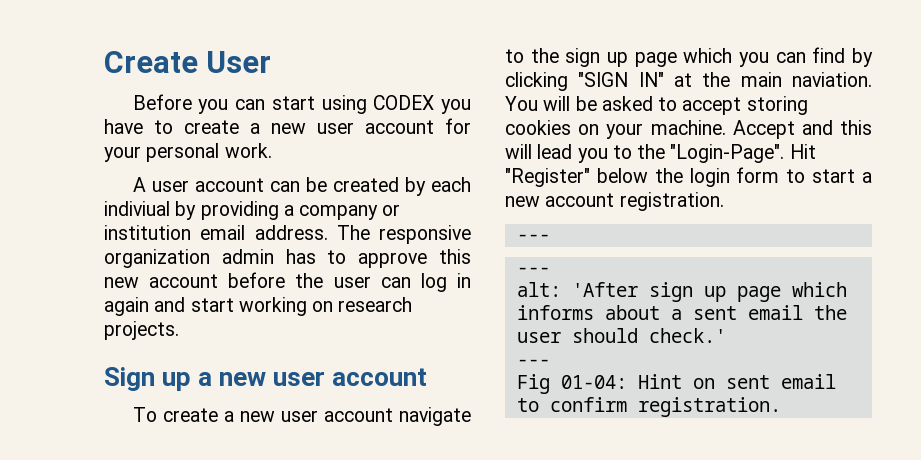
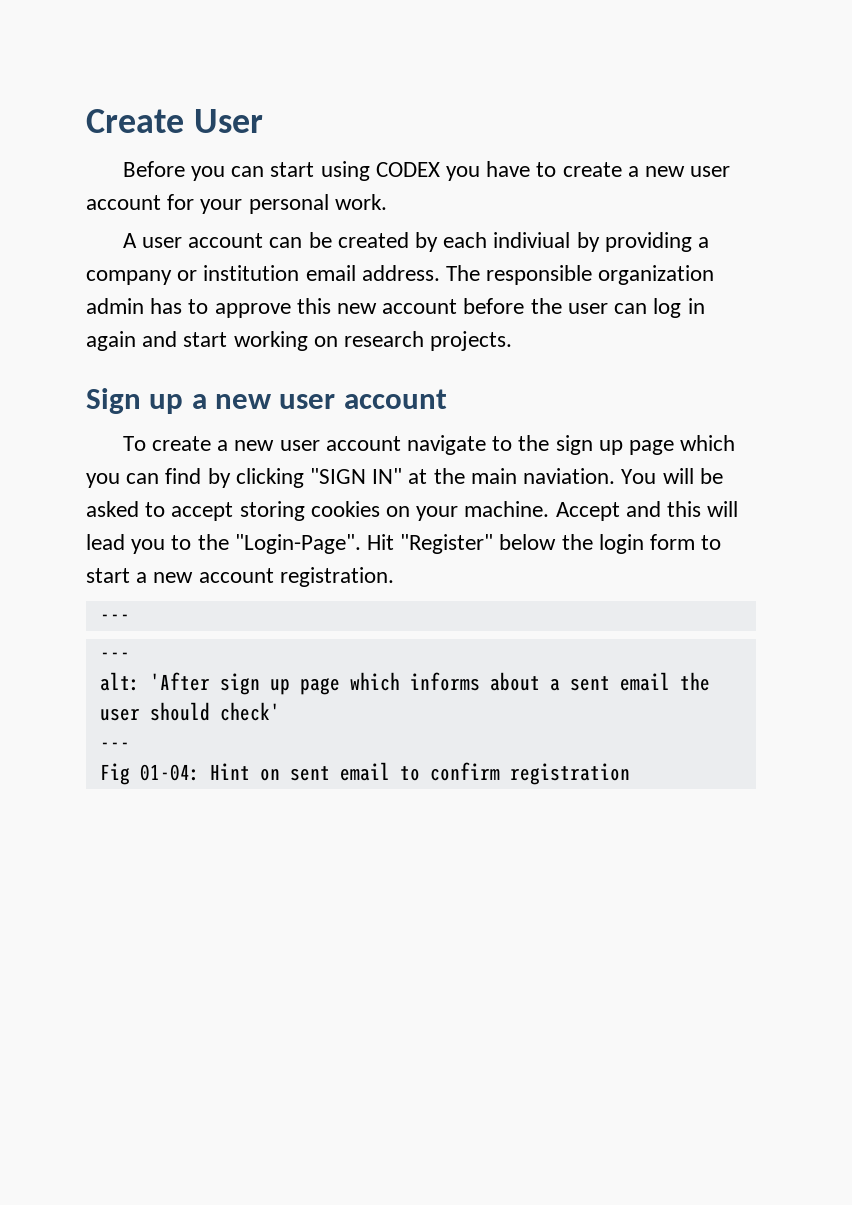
[379,225,471,244] responsive -> [486,265,593,285] responsible
[648,328,726,343] check.' -> [219,702,280,721] check'
[637,397,781,417] registration. -> [509,763,630,785] registration

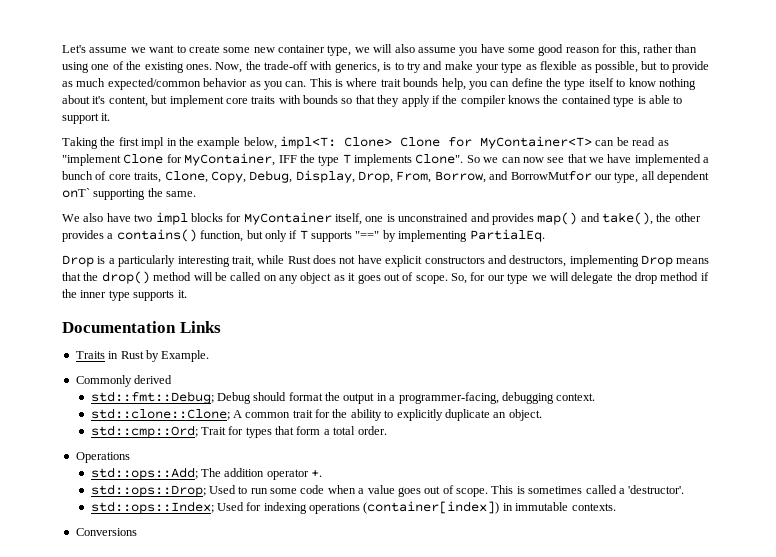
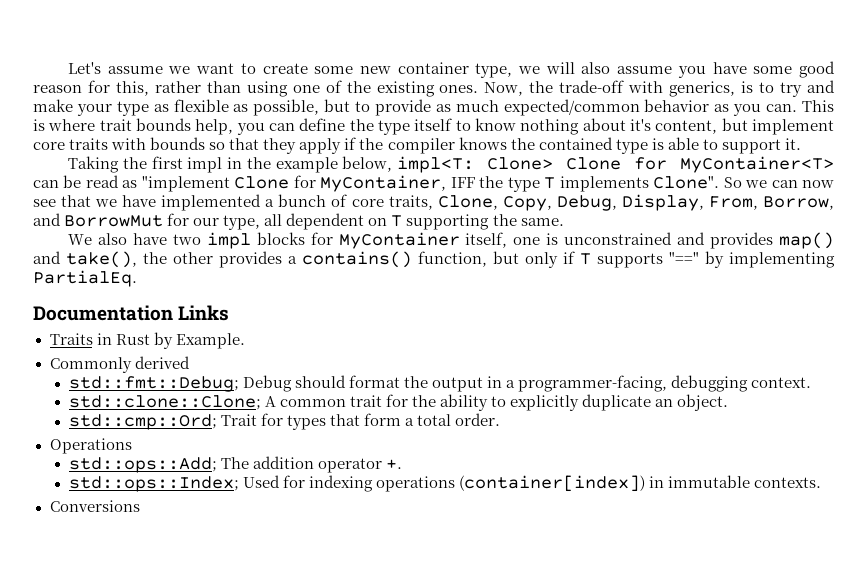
[358,171,393,183] Drop, -> (704, 202) none
[510,171,592,181] BorrowMutfor -> [64,213,190,227] BorrowMut for
[62,188,90,198] onT` -> [368,215,403,227] on T
[62,255,710,267] [62,271,709,284] [62,289,187,301] // Drop is a particularly interesting trait, while Rust does not have explicit constructors and destructors, implementing Drop means that the drop() method will be called on any object as it goes out of scope. So, for our type we will delegate the drop method if the inner type supports it. -> (137, 278) none
[90,484,685,497] // std::ops::Drop; Used to run some code when a value goes out of scope. This is sometimes called a 'destructor'. -> (402, 464) none

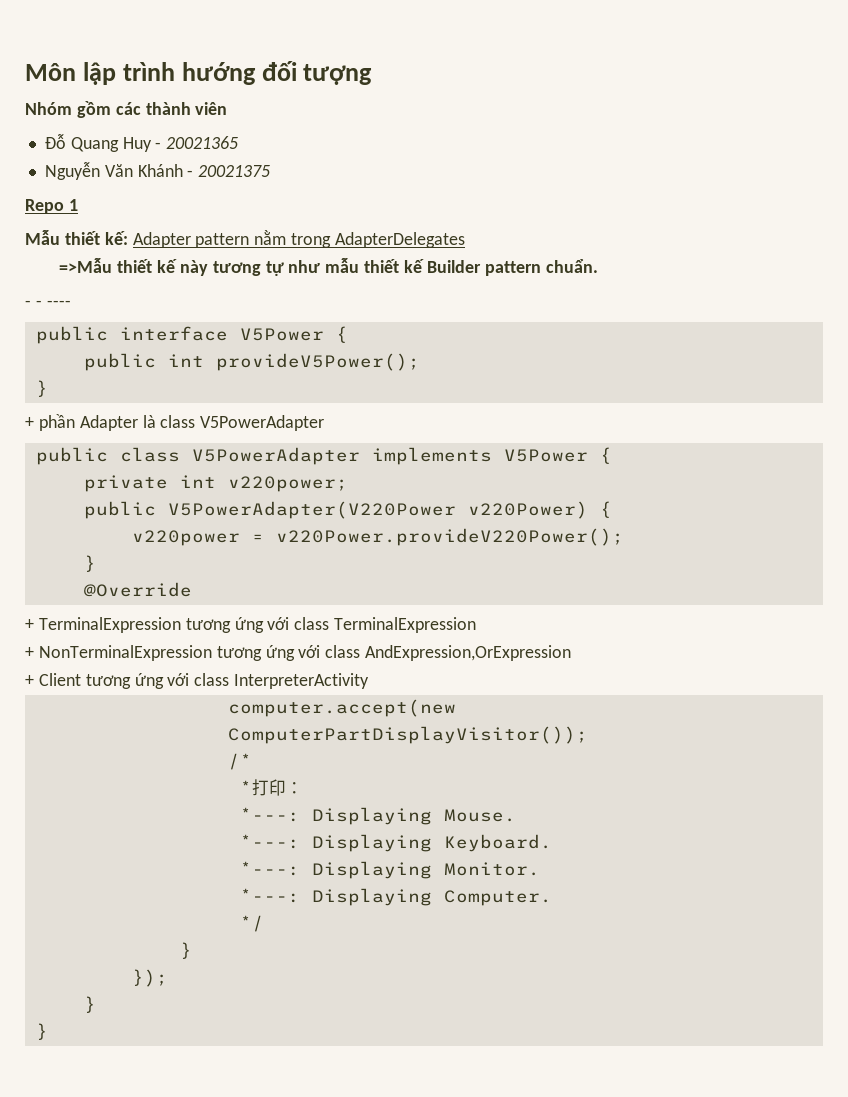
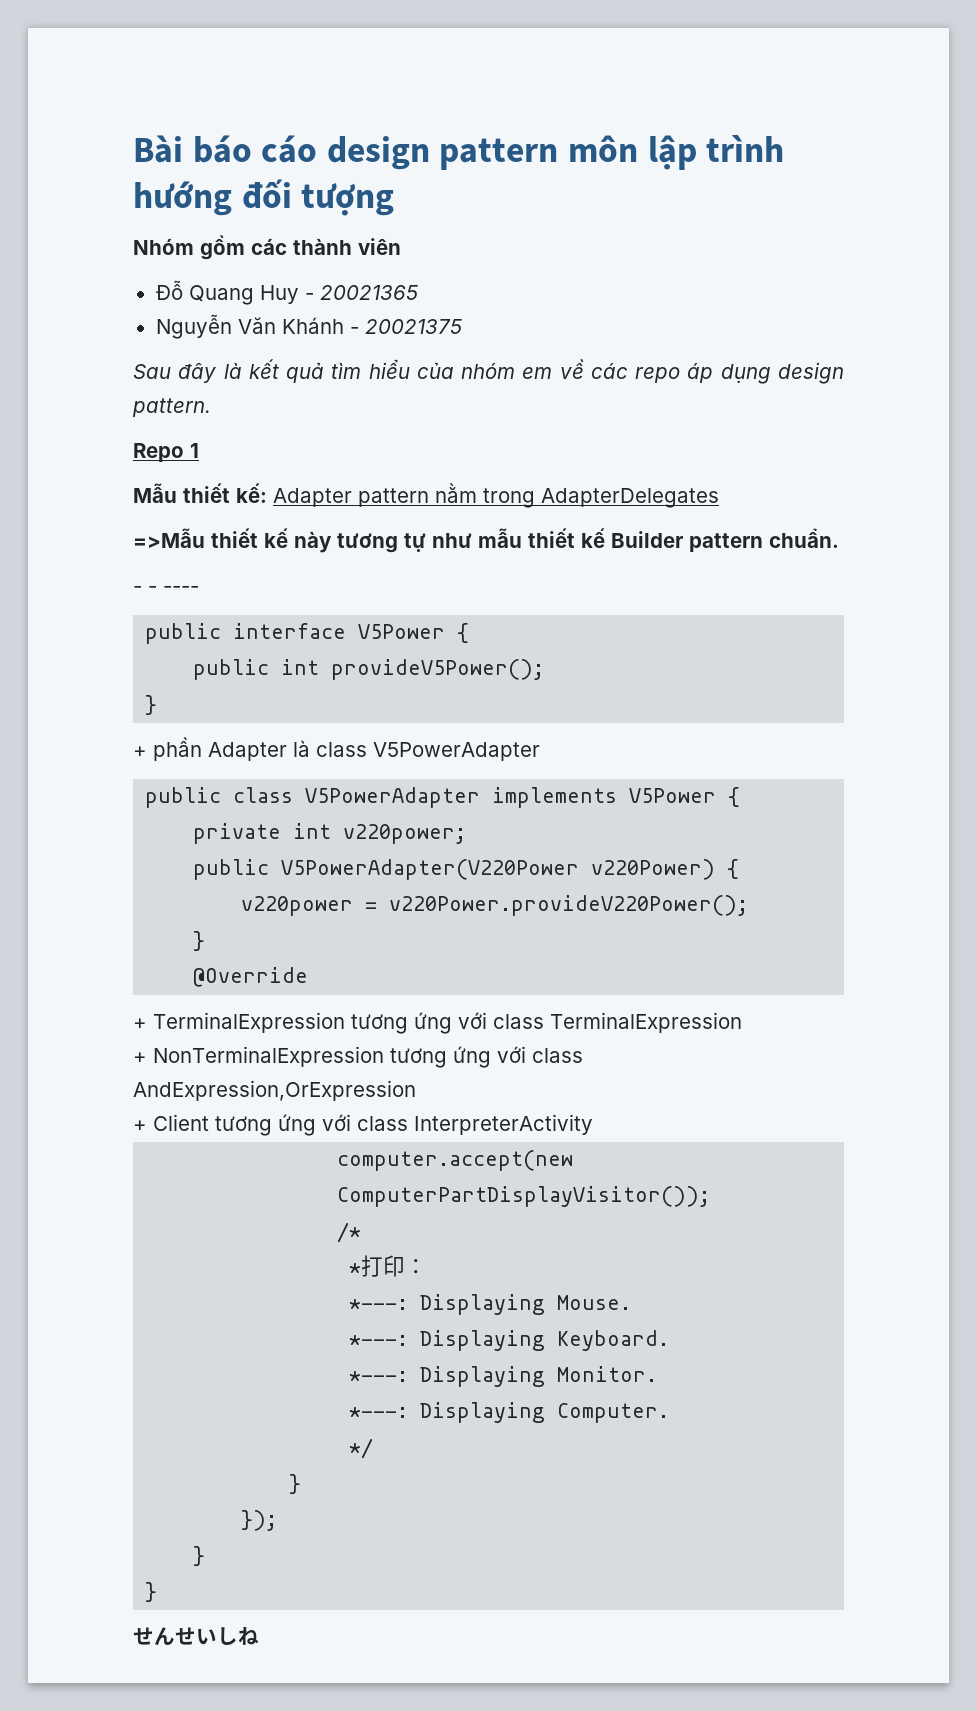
[25,63,76,81] Môn -> [133,135,638,170] Bài báo cáo design pattern môn
(271, 171) none -> [133,359,844,384] [132,398,211,417] // Sau đây là kết quả tìm hiểu của nhóm em về các repo áp dụng design pattern.
(48, 1031) none -> [133,1627,259,1646] // せんせいしね

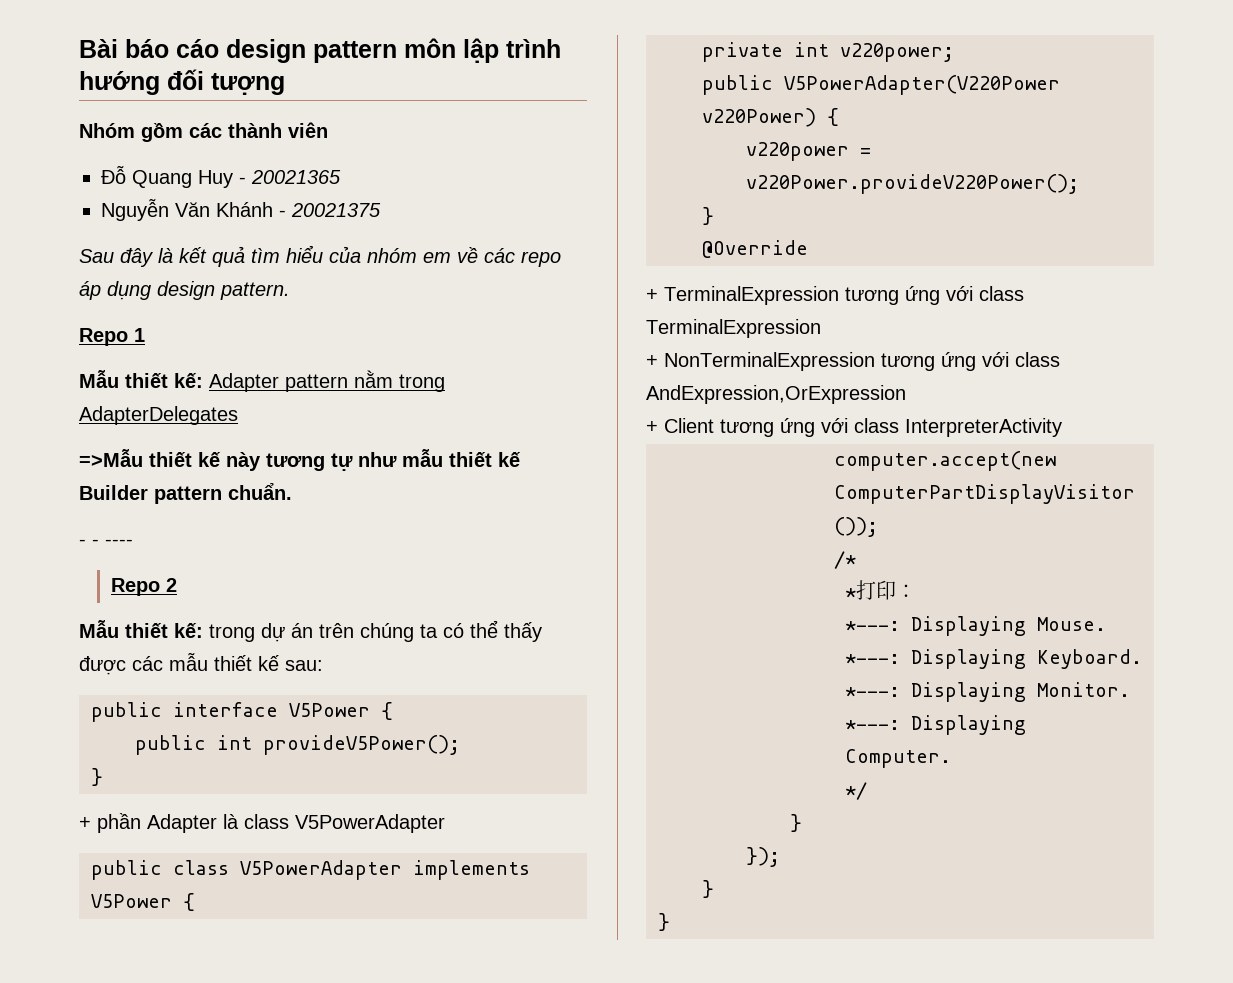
(199, 589) none -> [111,578,178,596] [79,620,542,642] [79,653,323,675] // Repo 2 // Mẫu thiết kế: trong dự án trên chúng ta có thể thấy được các mẫu thiết kế sau:
[133,1627,259,1646] // せんせいしね -> (670, 922) none

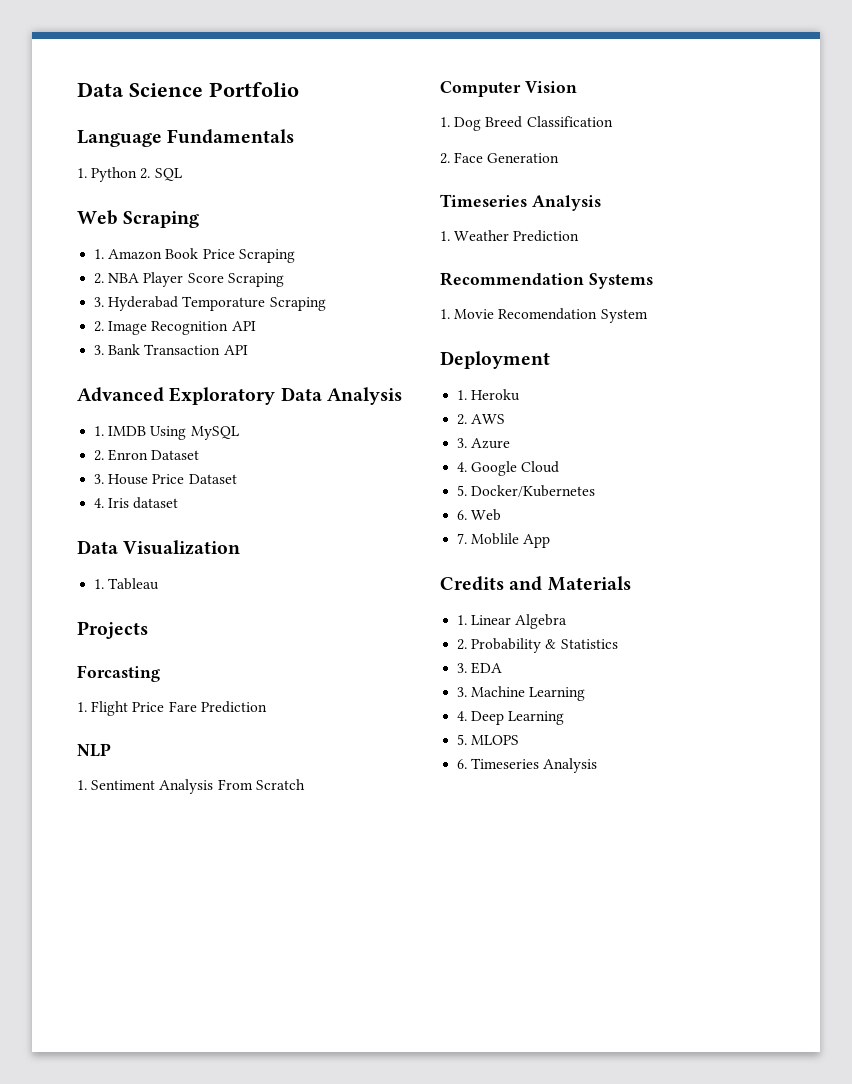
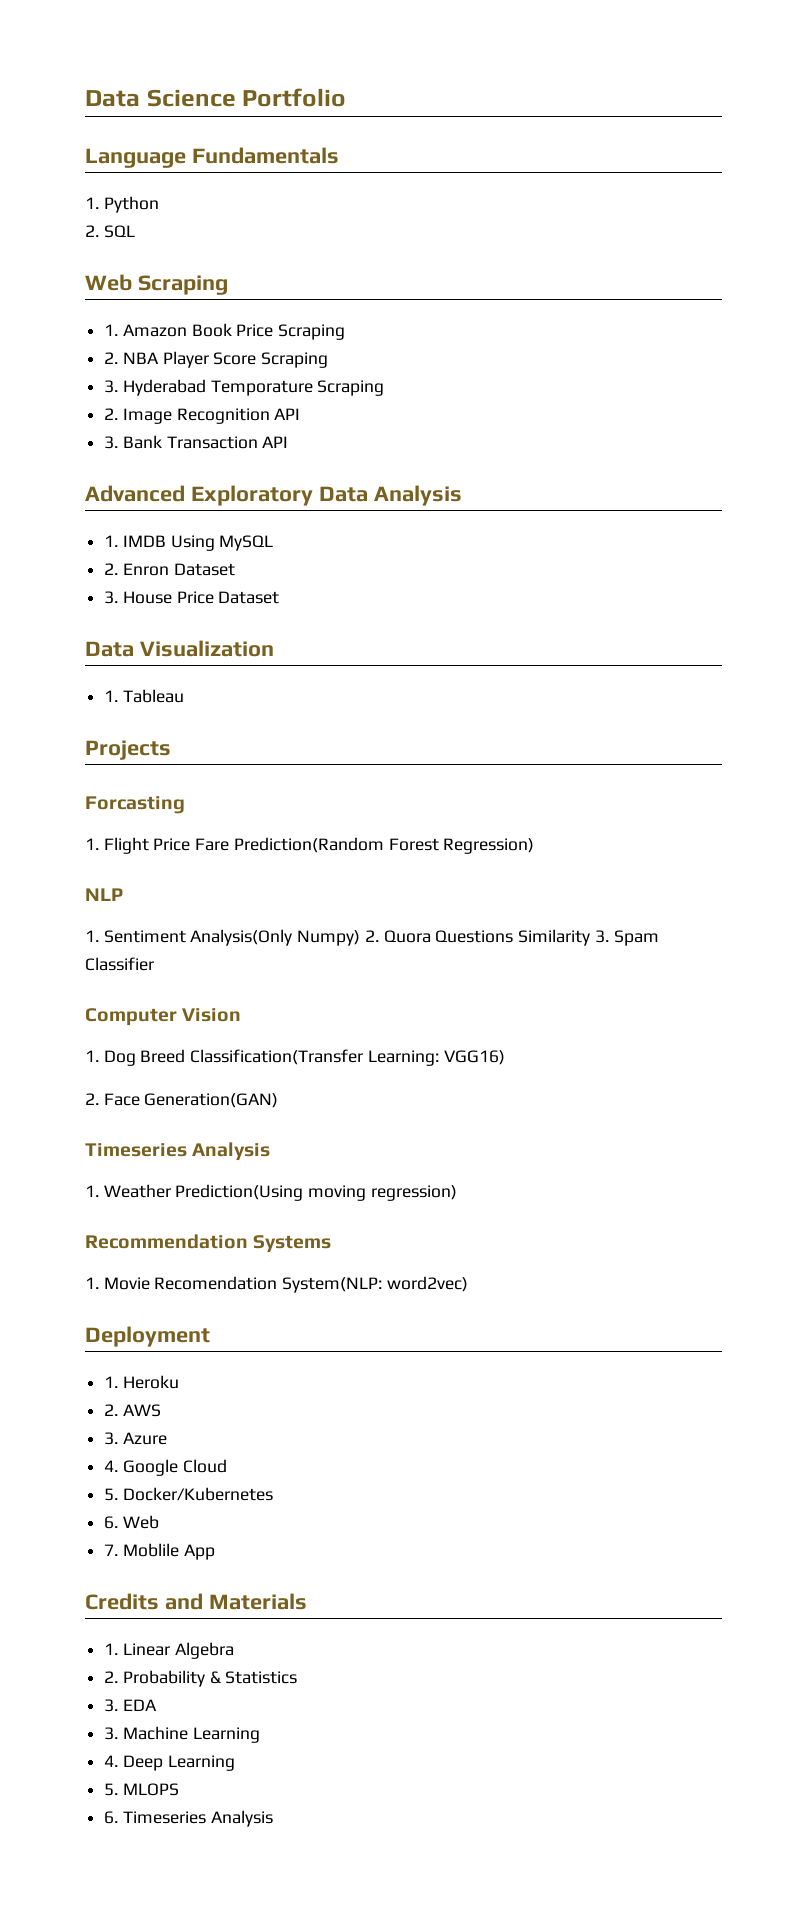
(138, 174) none -> (159, 204) //
[94,497,179,509] // 4. Iris dataset -> (280, 597) none
[200,701,267,713] Prediction -> [233,837,535,854] Prediction(Random Forest Regression)
[159,779,305,794] Analysis From Scratch -> [190,929,659,946] [85,957,154,971] Analysis(Only Numpy) 2. Quora Questions Similarity 3. Spam Classifier
[526,116,613,127] Classification -> [190,1049,505,1066] Classification(Transfer Learning: VGG16)
[487,153,560,163] Generation -> [144,1093,279,1108] Generation(GAN)
[513,230,580,242] Prediction -> [175,1184,457,1201] Prediction(Using moving regression)
[600,309,648,323] System -> [282,1276,468,1293] System(NLP: word2vec)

—————

Return every line from the entries above that contains the word "none".

[358,171,393,183] Drop, -> (704, 202) none
[62,255,710,267] [62,271,709,284] [62,289,187,301] // Drop is a particularly interesting trait, while Rust does not have explicit constructors and destructors, implementing Drop means that the drop() method will be called on any object as it goes out of scope. So, for our type we will delegate the drop method if the inner type supports it. -> (137, 278) none
[90,484,685,497] // std::ops::Drop; Used to run some code when a value goes out of scope. This is sometimes called a 'destructor'. -> (402, 464) none
(271, 171) none -> [133,359,844,384] [132,398,211,417] // Sau đây là kết quả tìm hiểu của nhóm em về các repo áp dụng design pattern.
(48, 1031) none -> [133,1627,259,1646] // せんせいしね
(199, 589) none -> [111,578,178,596] [79,620,542,642] [79,653,323,675] // Repo 2 // Mẫu thiết kế: trong dự án trên chúng ta có thể thấy được các mẫu thiết kế sau:
[133,1627,259,1646] // せんせいしね -> (670, 922) none
(138, 174) none -> (159, 204) //
[94,497,179,509] // 4. Iris dataset -> (280, 597) none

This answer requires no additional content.